## Assigned task
Print the whole listing again exactly as it stands, leaving out any images.

## Source material
== Segment start ==
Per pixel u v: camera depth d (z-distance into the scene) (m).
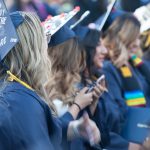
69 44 8.20
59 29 7.89
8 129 5.60
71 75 8.28
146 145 9.11
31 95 5.88
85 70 8.79
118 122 9.15
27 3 14.58
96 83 8.47
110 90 9.62
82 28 9.07
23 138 5.59
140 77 10.67
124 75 10.06
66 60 8.22
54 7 15.52
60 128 6.23
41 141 5.62
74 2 14.64
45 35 6.34
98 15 13.14
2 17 6.01
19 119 5.64
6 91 5.85
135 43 10.57
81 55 8.55
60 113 8.07
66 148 7.78
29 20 6.17
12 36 5.93
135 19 10.59
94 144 8.21
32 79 6.12
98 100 8.70
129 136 9.19
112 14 11.00
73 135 7.85
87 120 8.13
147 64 10.88
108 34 10.44
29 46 6.09
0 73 6.07
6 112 5.66
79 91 8.41
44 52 6.19
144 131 9.20
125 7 14.38
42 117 5.79
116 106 9.26
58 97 8.16
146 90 10.64
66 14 7.72
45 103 5.96
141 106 10.09
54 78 8.16
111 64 10.09
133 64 10.71
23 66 6.09
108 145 8.73
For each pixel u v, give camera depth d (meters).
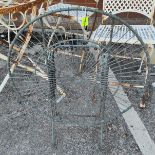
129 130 2.46
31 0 2.39
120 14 3.62
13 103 2.77
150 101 2.77
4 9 2.16
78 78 2.36
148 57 2.24
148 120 2.57
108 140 2.37
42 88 2.92
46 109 2.69
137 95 2.84
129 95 2.84
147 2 2.89
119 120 2.55
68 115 2.43
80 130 2.46
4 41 2.84
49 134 2.43
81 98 2.79
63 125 2.44
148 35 2.64
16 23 3.45
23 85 2.96
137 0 2.89
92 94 2.83
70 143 2.35
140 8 2.94
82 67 2.49
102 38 2.56
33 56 3.19
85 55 2.58
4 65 3.29
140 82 2.95
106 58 1.95
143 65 3.12
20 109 2.70
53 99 2.21
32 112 2.66
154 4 2.88
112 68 2.86
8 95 2.86
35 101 2.79
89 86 2.90
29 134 2.44
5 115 2.64
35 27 3.48
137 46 3.24
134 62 3.09
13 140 2.39
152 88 2.90
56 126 2.46
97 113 2.61
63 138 2.39
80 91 2.86
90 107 2.69
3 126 2.52
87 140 2.38
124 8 2.96
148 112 2.65
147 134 2.43
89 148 2.31
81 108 2.68
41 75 2.73
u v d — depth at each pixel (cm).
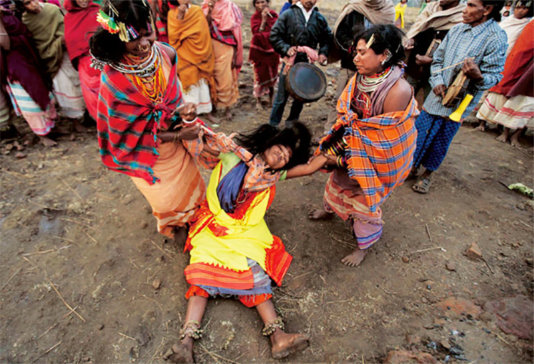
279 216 332
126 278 262
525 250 299
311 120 526
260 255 231
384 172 227
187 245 253
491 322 234
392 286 263
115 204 336
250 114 539
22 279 258
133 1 163
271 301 234
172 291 254
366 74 204
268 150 220
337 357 215
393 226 324
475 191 380
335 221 328
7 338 221
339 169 256
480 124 527
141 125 212
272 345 213
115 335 224
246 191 230
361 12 380
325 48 428
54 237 296
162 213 255
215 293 222
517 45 438
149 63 191
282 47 402
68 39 376
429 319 237
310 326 233
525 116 448
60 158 404
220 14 452
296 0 448
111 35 176
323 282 265
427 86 405
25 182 360
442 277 271
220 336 225
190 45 433
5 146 416
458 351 216
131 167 228
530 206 357
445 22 361
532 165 435
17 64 369
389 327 233
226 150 229
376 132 210
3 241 288
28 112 392
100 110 210
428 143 347
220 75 481
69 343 219
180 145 237
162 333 227
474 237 313
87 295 249
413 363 206
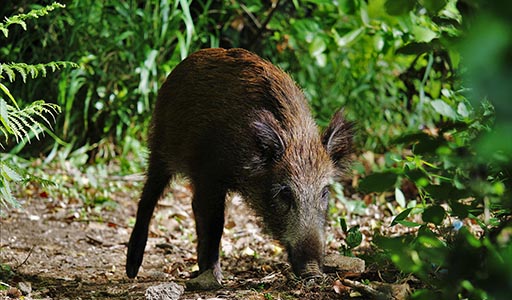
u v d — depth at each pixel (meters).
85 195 14.01
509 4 2.74
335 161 9.16
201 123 8.94
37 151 16.31
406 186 13.33
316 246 8.13
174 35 16.34
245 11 17.64
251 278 8.67
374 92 16.94
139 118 16.55
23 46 16.09
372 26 13.49
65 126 15.77
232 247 11.02
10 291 7.53
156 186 9.72
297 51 17.30
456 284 4.46
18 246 10.74
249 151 8.61
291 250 8.30
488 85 2.75
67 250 10.75
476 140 4.25
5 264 9.13
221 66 9.14
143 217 9.55
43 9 7.46
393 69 16.45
== Segment end ==
## Your response
Per pixel u v: camera depth d (z-distance into the scene) (m).
69 44 8.20
59 29 7.89
8 129 5.60
71 75 8.28
146 145 9.11
31 95 5.88
85 70 8.79
118 122 9.15
27 3 14.58
96 83 8.47
110 90 9.62
82 28 9.07
23 138 5.59
140 77 10.67
124 75 10.06
66 60 8.22
54 7 15.52
60 128 6.23
41 141 5.62
74 2 14.64
45 35 6.34
98 15 13.14
2 17 6.01
19 119 5.64
6 91 5.85
135 43 10.57
81 55 8.55
60 113 8.07
66 148 7.78
29 20 6.17
12 36 5.93
135 19 10.59
94 144 8.21
32 79 6.12
98 100 8.70
129 136 9.19
112 14 11.00
73 135 7.85
87 120 8.13
147 64 10.88
108 34 10.44
29 46 6.09
0 73 6.07
6 112 5.66
79 91 8.41
44 52 6.19
144 131 9.20
125 7 14.38
42 117 5.79
116 106 9.26
58 97 8.16
146 90 10.64
66 14 7.72
45 103 5.96
141 106 10.09
54 78 8.16
111 64 10.09
133 64 10.71
23 66 6.09
108 145 8.73
For each pixel u v, give camera depth d (meters).
129 130 2.46
31 0 2.39
120 14 3.62
13 103 2.77
150 101 2.77
4 9 2.16
78 78 2.36
148 57 2.24
148 120 2.57
108 140 2.37
42 88 2.92
46 109 2.69
137 95 2.84
129 95 2.84
147 2 2.89
119 120 2.55
68 115 2.43
80 130 2.46
4 41 2.84
49 134 2.43
81 98 2.79
63 125 2.44
148 35 2.64
16 23 3.45
23 85 2.96
137 0 2.89
92 94 2.83
70 143 2.35
140 8 2.94
82 67 2.49
102 38 2.56
33 56 3.19
85 55 2.58
4 65 3.29
140 82 2.95
106 58 1.95
143 65 3.12
20 109 2.70
53 99 2.21
32 112 2.66
154 4 2.88
112 68 2.86
8 95 2.86
35 101 2.79
89 86 2.90
29 134 2.44
5 115 2.64
35 27 3.48
137 46 3.24
134 62 3.09
13 140 2.39
152 88 2.90
56 126 2.46
97 113 2.61
63 138 2.39
80 91 2.86
90 107 2.69
3 126 2.52
87 140 2.38
124 8 2.96
148 112 2.65
147 134 2.43
89 148 2.31
81 108 2.68
41 75 2.73
u v d — depth at each pixel (cm).
279 216 332
126 278 262
525 250 299
311 120 526
260 255 231
384 172 227
187 245 253
491 322 234
392 286 263
115 204 336
250 114 539
22 279 258
133 1 163
271 301 234
172 291 254
366 74 204
268 150 220
337 357 215
393 226 324
475 191 380
335 221 328
7 338 221
339 169 256
480 124 527
141 125 212
272 345 213
115 335 224
246 191 230
361 12 380
325 48 428
54 237 296
162 213 255
215 293 222
517 45 438
149 63 191
282 47 402
68 39 376
429 319 237
310 326 233
525 116 448
60 158 404
220 14 452
296 0 448
111 35 176
323 282 265
427 86 405
25 182 360
442 277 271
220 336 225
190 45 433
5 146 416
458 351 216
131 167 228
530 206 357
445 22 361
532 165 435
17 64 369
389 327 233
226 150 229
376 132 210
3 241 288
28 112 392
100 110 210
428 143 347
220 75 481
69 343 219
180 145 237
162 333 227
474 237 313
87 295 249
413 363 206
u v d — depth at each pixel (meters).
85 195 14.01
509 4 2.74
335 161 9.16
201 123 8.94
37 151 16.31
406 186 13.33
316 246 8.13
174 35 16.34
245 11 17.64
251 278 8.67
374 92 16.94
139 118 16.55
23 46 16.09
372 26 13.49
65 126 15.77
232 247 11.02
10 291 7.53
156 186 9.72
297 51 17.30
456 284 4.46
18 246 10.74
249 151 8.61
291 250 8.30
488 85 2.75
67 250 10.75
476 140 4.25
5 264 9.13
221 66 9.14
143 217 9.55
43 9 7.46
393 69 16.45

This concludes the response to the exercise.